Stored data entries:
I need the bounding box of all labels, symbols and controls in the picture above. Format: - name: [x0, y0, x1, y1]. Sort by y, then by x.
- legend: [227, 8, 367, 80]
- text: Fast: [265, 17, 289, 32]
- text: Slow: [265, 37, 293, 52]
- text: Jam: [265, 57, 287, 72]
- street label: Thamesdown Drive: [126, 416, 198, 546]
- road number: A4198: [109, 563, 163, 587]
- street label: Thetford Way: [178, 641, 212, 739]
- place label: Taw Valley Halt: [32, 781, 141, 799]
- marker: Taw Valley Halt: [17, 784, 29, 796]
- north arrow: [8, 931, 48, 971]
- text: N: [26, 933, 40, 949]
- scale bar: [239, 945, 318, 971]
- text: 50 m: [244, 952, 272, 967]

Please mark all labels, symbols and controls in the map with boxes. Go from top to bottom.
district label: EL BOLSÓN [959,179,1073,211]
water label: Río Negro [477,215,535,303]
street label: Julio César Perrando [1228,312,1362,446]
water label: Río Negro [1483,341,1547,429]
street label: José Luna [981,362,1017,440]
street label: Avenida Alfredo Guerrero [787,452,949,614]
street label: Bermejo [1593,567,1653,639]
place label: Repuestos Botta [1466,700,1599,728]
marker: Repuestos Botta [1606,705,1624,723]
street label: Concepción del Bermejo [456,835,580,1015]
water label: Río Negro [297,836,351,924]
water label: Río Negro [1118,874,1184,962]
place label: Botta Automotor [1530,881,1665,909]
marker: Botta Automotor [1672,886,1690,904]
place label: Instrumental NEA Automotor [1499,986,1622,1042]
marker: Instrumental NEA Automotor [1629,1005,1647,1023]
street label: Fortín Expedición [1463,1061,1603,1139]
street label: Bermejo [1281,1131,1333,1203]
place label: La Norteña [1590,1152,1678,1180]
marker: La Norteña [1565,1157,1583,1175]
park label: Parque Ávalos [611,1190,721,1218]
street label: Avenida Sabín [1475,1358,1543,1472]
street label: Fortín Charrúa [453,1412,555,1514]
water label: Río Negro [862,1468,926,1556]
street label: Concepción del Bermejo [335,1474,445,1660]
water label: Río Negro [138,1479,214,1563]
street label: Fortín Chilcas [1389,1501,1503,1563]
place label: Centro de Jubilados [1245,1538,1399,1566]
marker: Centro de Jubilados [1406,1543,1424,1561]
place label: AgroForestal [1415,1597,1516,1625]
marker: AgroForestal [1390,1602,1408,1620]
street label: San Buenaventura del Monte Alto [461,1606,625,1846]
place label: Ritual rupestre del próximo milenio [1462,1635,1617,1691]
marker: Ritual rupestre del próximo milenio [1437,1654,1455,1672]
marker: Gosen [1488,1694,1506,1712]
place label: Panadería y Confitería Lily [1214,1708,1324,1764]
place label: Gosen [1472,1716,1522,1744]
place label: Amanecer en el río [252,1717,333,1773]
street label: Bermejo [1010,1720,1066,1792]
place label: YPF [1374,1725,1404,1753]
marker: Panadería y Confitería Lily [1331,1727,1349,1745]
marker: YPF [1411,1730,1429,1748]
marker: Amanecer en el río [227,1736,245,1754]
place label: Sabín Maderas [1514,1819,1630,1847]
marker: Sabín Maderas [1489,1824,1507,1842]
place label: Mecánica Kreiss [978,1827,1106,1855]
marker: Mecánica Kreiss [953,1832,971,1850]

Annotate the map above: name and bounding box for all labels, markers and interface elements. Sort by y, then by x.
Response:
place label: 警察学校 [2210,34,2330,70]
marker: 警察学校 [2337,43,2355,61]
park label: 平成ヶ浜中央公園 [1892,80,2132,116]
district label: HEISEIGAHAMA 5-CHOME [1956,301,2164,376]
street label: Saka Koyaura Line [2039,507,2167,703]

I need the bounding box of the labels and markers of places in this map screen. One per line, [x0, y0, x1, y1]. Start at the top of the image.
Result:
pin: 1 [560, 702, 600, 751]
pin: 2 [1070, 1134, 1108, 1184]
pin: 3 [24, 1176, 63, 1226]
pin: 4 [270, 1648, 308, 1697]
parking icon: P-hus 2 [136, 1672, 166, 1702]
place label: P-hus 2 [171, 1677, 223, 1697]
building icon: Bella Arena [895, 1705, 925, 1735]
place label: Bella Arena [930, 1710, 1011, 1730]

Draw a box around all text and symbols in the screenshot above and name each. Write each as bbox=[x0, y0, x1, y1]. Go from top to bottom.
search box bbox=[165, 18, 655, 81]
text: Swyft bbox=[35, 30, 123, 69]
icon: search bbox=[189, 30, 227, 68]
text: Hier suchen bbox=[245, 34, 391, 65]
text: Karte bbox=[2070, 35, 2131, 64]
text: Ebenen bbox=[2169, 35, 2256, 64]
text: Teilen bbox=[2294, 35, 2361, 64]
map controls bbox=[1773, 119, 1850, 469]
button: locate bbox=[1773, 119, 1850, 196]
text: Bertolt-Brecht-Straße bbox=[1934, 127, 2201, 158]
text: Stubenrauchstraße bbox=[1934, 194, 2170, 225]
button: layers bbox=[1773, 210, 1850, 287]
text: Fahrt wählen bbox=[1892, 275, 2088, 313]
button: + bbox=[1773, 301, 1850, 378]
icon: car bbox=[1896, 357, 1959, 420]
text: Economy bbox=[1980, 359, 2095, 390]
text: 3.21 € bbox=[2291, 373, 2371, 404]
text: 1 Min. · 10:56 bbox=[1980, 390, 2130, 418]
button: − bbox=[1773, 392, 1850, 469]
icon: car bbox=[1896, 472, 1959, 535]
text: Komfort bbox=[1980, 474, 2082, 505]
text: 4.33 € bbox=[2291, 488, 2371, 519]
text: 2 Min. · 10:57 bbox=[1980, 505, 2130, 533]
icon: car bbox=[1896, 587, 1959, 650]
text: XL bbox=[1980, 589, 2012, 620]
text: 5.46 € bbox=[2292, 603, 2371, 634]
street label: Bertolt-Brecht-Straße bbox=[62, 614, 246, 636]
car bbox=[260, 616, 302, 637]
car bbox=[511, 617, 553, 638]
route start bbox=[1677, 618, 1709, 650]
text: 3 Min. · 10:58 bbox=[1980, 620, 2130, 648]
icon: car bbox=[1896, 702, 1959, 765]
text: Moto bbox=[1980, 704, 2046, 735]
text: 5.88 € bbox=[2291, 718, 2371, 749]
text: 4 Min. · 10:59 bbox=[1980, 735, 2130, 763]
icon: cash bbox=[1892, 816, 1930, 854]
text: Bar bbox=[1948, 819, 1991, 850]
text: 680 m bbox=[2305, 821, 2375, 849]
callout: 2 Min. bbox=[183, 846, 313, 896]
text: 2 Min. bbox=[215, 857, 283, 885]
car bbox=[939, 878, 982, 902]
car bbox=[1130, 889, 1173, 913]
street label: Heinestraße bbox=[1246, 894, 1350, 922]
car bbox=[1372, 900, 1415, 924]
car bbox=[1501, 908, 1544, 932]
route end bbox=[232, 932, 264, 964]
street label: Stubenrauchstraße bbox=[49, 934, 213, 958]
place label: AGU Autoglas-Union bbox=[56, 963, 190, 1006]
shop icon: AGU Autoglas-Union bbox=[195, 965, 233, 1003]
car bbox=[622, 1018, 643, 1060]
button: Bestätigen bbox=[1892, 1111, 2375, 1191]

#### [Work task]
Would you transcribe every entry exactly, leaving nothing out?

#### [Answer below]
I need the bounding box of all labels, symbols and controls in the picture above. Format: - name: [x0, y0, x1, y1]. Sort by y, then by x.
- legend: [227, 8, 367, 80]
- text: Fast: [265, 17, 289, 32]
- text: Slow: [265, 37, 293, 52]
- text: Jam: [265, 57, 287, 72]
- street label: Thamesdown Drive: [126, 416, 198, 546]
- road number: A4198: [109, 563, 163, 587]
- street label: Thetford Way: [178, 641, 212, 739]
- place label: Taw Valley Halt: [32, 781, 141, 799]
- marker: Taw Valley Halt: [17, 784, 29, 796]
- north arrow: [8, 931, 48, 971]
- text: N: [26, 933, 40, 949]
- scale bar: [239, 945, 318, 971]
- text: 50 m: [244, 952, 272, 967]

Please mark all labels, symbols and controls in the map with boxes. Go from top to bottom.
district label: EL BOLSÓN [959,179,1073,211]
water label: Río Negro [477,215,535,303]
street label: Julio César Perrando [1228,312,1362,446]
water label: Río Negro [1483,341,1547,429]
street label: José Luna [981,362,1017,440]
street label: Avenida Alfredo Guerrero [787,452,949,614]
street label: Bermejo [1593,567,1653,639]
place label: Repuestos Botta [1466,700,1599,728]
marker: Repuestos Botta [1606,705,1624,723]
street label: Concepción del Bermejo [456,835,580,1015]
water label: Río Negro [297,836,351,924]
water label: Río Negro [1118,874,1184,962]
place label: Botta Automotor [1530,881,1665,909]
marker: Botta Automotor [1672,886,1690,904]
place label: Instrumental NEA Automotor [1499,986,1622,1042]
marker: Instrumental NEA Automotor [1629,1005,1647,1023]
street label: Fortín Expedición [1463,1061,1603,1139]
street label: Bermejo [1281,1131,1333,1203]
place label: La Norteña [1590,1152,1678,1180]
marker: La Norteña [1565,1157,1583,1175]
park label: Parque Ávalos [611,1190,721,1218]
street label: Avenida Sabín [1475,1358,1543,1472]
street label: Fortín Charrúa [453,1412,555,1514]
water label: Río Negro [862,1468,926,1556]
street label: Concepción del Bermejo [335,1474,445,1660]
water label: Río Negro [138,1479,214,1563]
street label: Fortín Chilcas [1389,1501,1503,1563]
place label: Centro de Jubilados [1245,1538,1399,1566]
marker: Centro de Jubilados [1406,1543,1424,1561]
place label: AgroForestal [1415,1597,1516,1625]
marker: AgroForestal [1390,1602,1408,1620]
street label: San Buenaventura del Monte Alto [461,1606,625,1846]
place label: Ritual rupestre del próximo milenio [1462,1635,1617,1691]
marker: Ritual rupestre del próximo milenio [1437,1654,1455,1672]
marker: Gosen [1488,1694,1506,1712]
place label: Panadería y Confitería Lily [1214,1708,1324,1764]
place label: Gosen [1472,1716,1522,1744]
place label: Amanecer en el río [252,1717,333,1773]
street label: Bermejo [1010,1720,1066,1792]
place label: YPF [1374,1725,1404,1753]
marker: Panadería y Confitería Lily [1331,1727,1349,1745]
marker: YPF [1411,1730,1429,1748]
marker: Amanecer en el río [227,1736,245,1754]
place label: Sabín Maderas [1514,1819,1630,1847]
marker: Sabín Maderas [1489,1824,1507,1842]
place label: Mecánica Kreiss [978,1827,1106,1855]
marker: Mecánica Kreiss [953,1832,971,1850]

Annotate the map above: name and bounding box for all labels, markers and interface elements. Sort by y, then by x.
Response:
place label: 警察学校 [2210,34,2330,70]
marker: 警察学校 [2337,43,2355,61]
park label: 平成ヶ浜中央公園 [1892,80,2132,116]
district label: HEISEIGAHAMA 5-CHOME [1956,301,2164,376]
street label: Saka Koyaura Line [2039,507,2167,703]

I need the bounding box of the labels and markers of places in this map screen. One per line, [x0, y0, x1, y1]. Start at the top of the image.
Result:
pin: 1 [560, 702, 600, 751]
pin: 2 [1070, 1134, 1108, 1184]
pin: 3 [24, 1176, 63, 1226]
pin: 4 [270, 1648, 308, 1697]
parking icon: P-hus 2 [136, 1672, 166, 1702]
place label: P-hus 2 [171, 1677, 223, 1697]
building icon: Bella Arena [895, 1705, 925, 1735]
place label: Bella Arena [930, 1710, 1011, 1730]

Draw a box around all text and symbols in the screenshot above and name each. Write each as bbox=[x0, y0, x1, y1]. Go from top to bottom.
search box bbox=[165, 18, 655, 81]
text: Swyft bbox=[35, 30, 123, 69]
icon: search bbox=[189, 30, 227, 68]
text: Hier suchen bbox=[245, 34, 391, 65]
text: Karte bbox=[2070, 35, 2131, 64]
text: Ebenen bbox=[2169, 35, 2256, 64]
text: Teilen bbox=[2294, 35, 2361, 64]
map controls bbox=[1773, 119, 1850, 469]
button: locate bbox=[1773, 119, 1850, 196]
text: Bertolt-Brecht-Straße bbox=[1934, 127, 2201, 158]
text: Stubenrauchstraße bbox=[1934, 194, 2170, 225]
button: layers bbox=[1773, 210, 1850, 287]
text: Fahrt wählen bbox=[1892, 275, 2088, 313]
button: + bbox=[1773, 301, 1850, 378]
icon: car bbox=[1896, 357, 1959, 420]
text: Economy bbox=[1980, 359, 2095, 390]
text: 3.21 € bbox=[2291, 373, 2371, 404]
text: 1 Min. · 10:56 bbox=[1980, 390, 2130, 418]
button: − bbox=[1773, 392, 1850, 469]
icon: car bbox=[1896, 472, 1959, 535]
text: Komfort bbox=[1980, 474, 2082, 505]
text: 4.33 € bbox=[2291, 488, 2371, 519]
text: 2 Min. · 10:57 bbox=[1980, 505, 2130, 533]
icon: car bbox=[1896, 587, 1959, 650]
text: XL bbox=[1980, 589, 2012, 620]
text: 5.46 € bbox=[2292, 603, 2371, 634]
street label: Bertolt-Brecht-Straße bbox=[62, 614, 246, 636]
car bbox=[260, 616, 302, 637]
car bbox=[511, 617, 553, 638]
route start bbox=[1677, 618, 1709, 650]
text: 3 Min. · 10:58 bbox=[1980, 620, 2130, 648]
icon: car bbox=[1896, 702, 1959, 765]
text: Moto bbox=[1980, 704, 2046, 735]
text: 5.88 € bbox=[2291, 718, 2371, 749]
text: 4 Min. · 10:59 bbox=[1980, 735, 2130, 763]
icon: cash bbox=[1892, 816, 1930, 854]
text: Bar bbox=[1948, 819, 1991, 850]
text: 680 m bbox=[2305, 821, 2375, 849]
callout: 2 Min. bbox=[183, 846, 313, 896]
text: 2 Min. bbox=[215, 857, 283, 885]
car bbox=[939, 878, 982, 902]
car bbox=[1130, 889, 1173, 913]
street label: Heinestraße bbox=[1246, 894, 1350, 922]
car bbox=[1372, 900, 1415, 924]
car bbox=[1501, 908, 1544, 932]
route end bbox=[232, 932, 264, 964]
street label: Stubenrauchstraße bbox=[49, 934, 213, 958]
place label: AGU Autoglas-Union bbox=[56, 963, 190, 1006]
shop icon: AGU Autoglas-Union bbox=[195, 965, 233, 1003]
car bbox=[622, 1018, 643, 1060]
button: Bestätigen bbox=[1892, 1111, 2375, 1191]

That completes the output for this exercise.